There have been a few times throughout U.S. history where shorts were suspended, the most recent being in 2008 in the wake of the housing crisis. The issue here is that so few people use short sales consistently that they rarely have any tangible impact upon markets. Many more people buy and sell in the traditional manner rather than borrow shares just to immediately sell them. In theory, short sales could have a profound effect, but there has never been a documented case where this has actually happened. A healthy stock wouldn’t need to worry about this at all because the drop that a large sale would have upon price would instantly be accommodated for.
Still, people have concerns. If you have some of these, there are still ways to trade on the downside of things without resorting to the traditional short sale. Put options can get you a good price of a large number of stock shares if you wish to use these, but traditional options are often complex to navigate and buying into an option agreement can be costly. Instead, a lot of people are now using binary options. These should relieve any feelings of guilt that you might have in regards to manipulating the price of an asset since binary options have zero influence over actual prices. They are an outside occurrence, a mere observation of price rather than a contributory effect. Think of it like you are making a bet on where price is going, except through an authoritative body. If prices go up and you have guessed that they will do so with a call option, you will be profitable. Put options are a “bet” that prices will go down. There are more exotic choices, too, such as the one touch, the boundary, and a few others, but the basic theme throughout all of these is that your binary option broker will payout if your prediction is correct.

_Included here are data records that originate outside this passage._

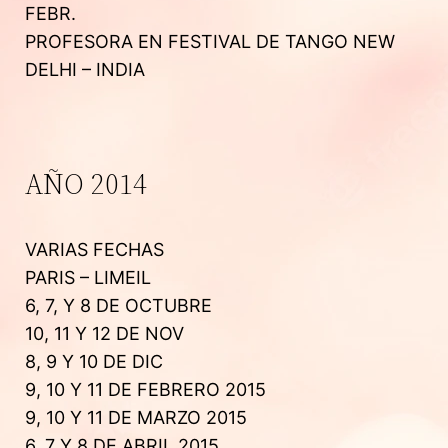
FEBR.
PROFESORA EN FESTIVAL DE TANGO NEW
DELHI – INDIA
AÑO 2014
VARIAS FECHAS
PARIS – LIMEIL
6, 7, Y 8 DE OCTUBRE
10, 11 Y 12 DE NOV
8, 9 Y 10 DE DIC
9, 10 Y 11 DE FEBRERO 2015
9, 10 Y 11 DE MARZO 2015
6, 7 Y 8 DE ABRIL 2015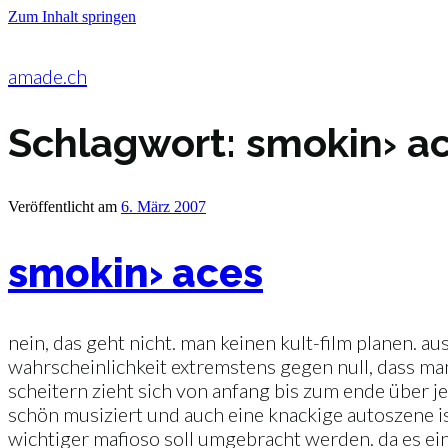
Zum Inhalt springen
amade.ch
Schlagwort:
smokin› a
Veröffentlicht am
6. März 2007
smokin› aces
nein, das geht nicht. man keinen kult-film planen. aus
wahrscheinlichkeit extremstens gegen null, dass man d
scheitern zieht sich von anfang bis zum ende über je
schön musiziert und auch eine knackige autoszene ist d
wichtiger mafioso soll umgebracht werden. da es ein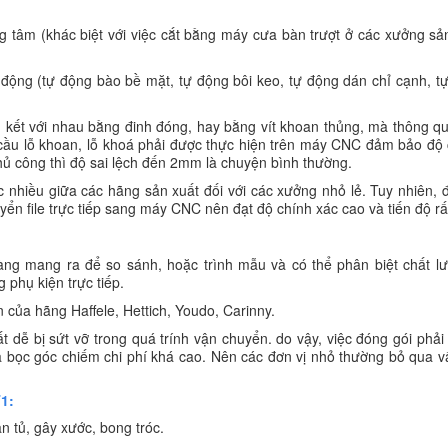
 tâm (khác biệt với việc cắt bằng máy cưa bàn trượt ở các xưởng sả
động (tự động bào bề mặt, tự động bôi keo, tự động dán chỉ cạnh, t
n kết với nhau bằng đinh đóng, hay bằng vít khoan thủng, mà thông 
ầu lỗ khoan, lỗ khoá phải được thực hiện trên máy CNC đảm bảo độ 
 thủ công thì độ sai lệch đến 2mm là chuyện bình thường.
nhiều giữa các hãng sản xuất đối với các xưởng nhỏ lẻ. Tuy nhiên, đ
yển file trực tiếp sang máy CNC nên đạt độ chính xác cao và tiến độ r
dàng mang ra để so sánh, hoặc trình mẫu và có thể phân biệt chất l
 phụ kiện trực tiếp.
 của hãng Haffele, Hettich, Youdo, Carinny.
dễ bị sứt vỡ trong quá trính vận chuyển. do vậy, việc đóng gói phải
và bọc góc chiếm chi phí khá cao. Nên các đơn vị nhỏ thường bỏ qua 
1:
n tủ, gây xước, bong tróc.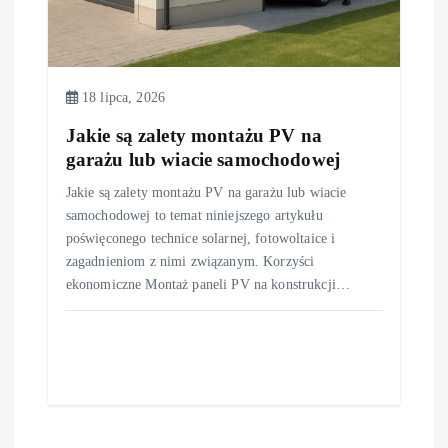
18 lipca, 2026
Jakie są zalety montażu PV na
garażu lub wiacie samochodowej
Jakie są zalety montażu PV na garażu lub wiacie
samochodowej to temat niniejszego artykułu
poświęconego technice solarnej, fotowoltaice i
zagadnieniom z nimi związanym. Korzyści
ekonomiczne Montaż paneli PV na konstrukcji…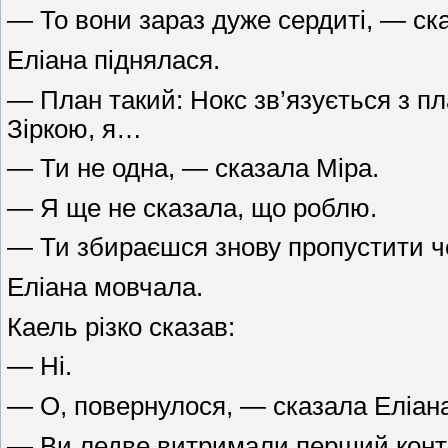
— То вони зараз дуже сердиті, — ска
Еліана піднялася.
— План такий: Нокс зв’язується з пл
Зіркою, я…
— Ти не одна, — сказала Міра.
— Я ще не сказала, що роблю.
— Ти збираєшся знову пропустити чер
Еліана мовчала.
Каель різко сказав:
— Ні.
— О, повернулося, — сказала Еліана
— Ви ледве витримали перший конта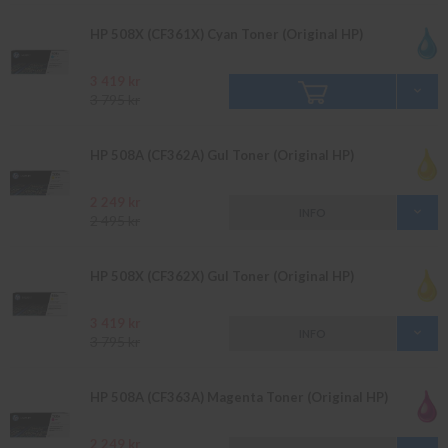
HP 508X (CF361X) Cyan Toner (Original HP)
3 419 kr
3 795 kr
HP 508A (CF362A) Gul Toner (Original HP)
2 249 kr
INFO
2 495 kr
HP 508X (CF362X) Gul Toner (Original HP)
3 419 kr
INFO
3 795 kr
HP 508A (CF363A) Magenta Toner (Original HP)
2 249 kr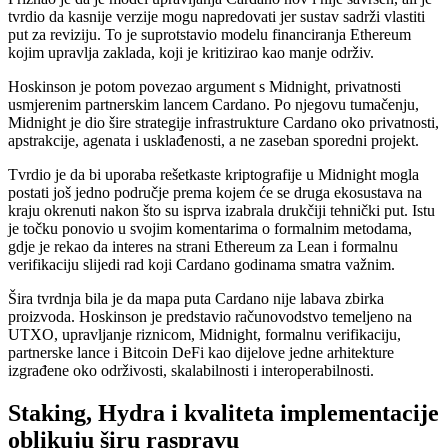
tvrdio da kasnije verzije mogu napredovati jer sustav sadrži vlastiti
put za reviziju. To je suprotstavio modelu financiranja Ethereum
kojim upravlja zaklada, koji je kritizirao kao manje održiv.
Hoskinson je potom povezao argument s Midnight, privatnosti
usmjerenim partnerskim lancem Cardano. Po njegovu tumačenju,
Midnight je dio šire strategije infrastrukture Cardano oko privatnosti,
apstrakcije, agenata i usklađenosti, a ne zaseban sporedni projekt.
Tvrdio je da bi uporaba rešetkaste kriptografije u Midnight mogla
postati još jedno područje prema kojem će se druga ekosustava na
kraju okrenuti nakon što su isprva izabrala drukčiji tehnički put. Istu
je točku ponovio u svojim komentarima o formalnim metodama,
gdje je rekao da interes na strani Ethereum za Lean i formalnu
verifikaciju slijedi rad koji Cardano godinama smatra važnim.
Šira tvrdnja bila je da mapa puta Cardano nije labava zbirka
proizvoda. Hoskinson je predstavio računovodstvo temeljeno na
UTXO, upravljanje riznicom, Midnight, formalnu verifikaciju,
partnerske lance i Bitcoin DeFi kao dijelove jedne arhitekture
izgrađene oko održivosti, skalabilnosti i interoperabilnosti.
Staking, Hydra i kvaliteta implementacije
oblikuju širu raspravu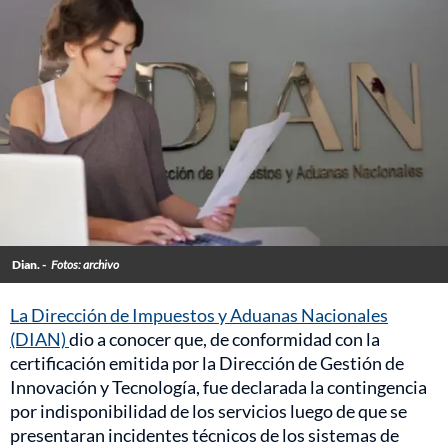
Dian. -
Fotos: archivo
La Dirección de Impuestos y Aduanas Nacionales
(DIAN)
dio a conocer que, de conformidad con la
certificación emitida por la Dirección de Gestión de
Innovación y Tecnología, fue declarada la contingencia
por indisponibilidad de los servicios luego de que se
presentaran incidentes técnicos de los sistemas de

Binary options are very cheap, too. It’s not uncommon to spend tens of thousands of dollars with a single short sale, and traditional options can cost even more. Binaries give you a way to trade the downside of assets cheaply. The vast majority of brokers will let you open an account for $500 or less, but you can have a worthwhile trade with a fraction of this. Instead of trying to overcome broker and contract fees and just squeeze a little bit out of every trade, every trade you are successful with in the binary world will give you a big return, sometimes more than 80 percent. What’s more is that you can trade short term. Something like a small 60 second trade let’s you invest more frequently without the expense of not having instant access to your complete account balance.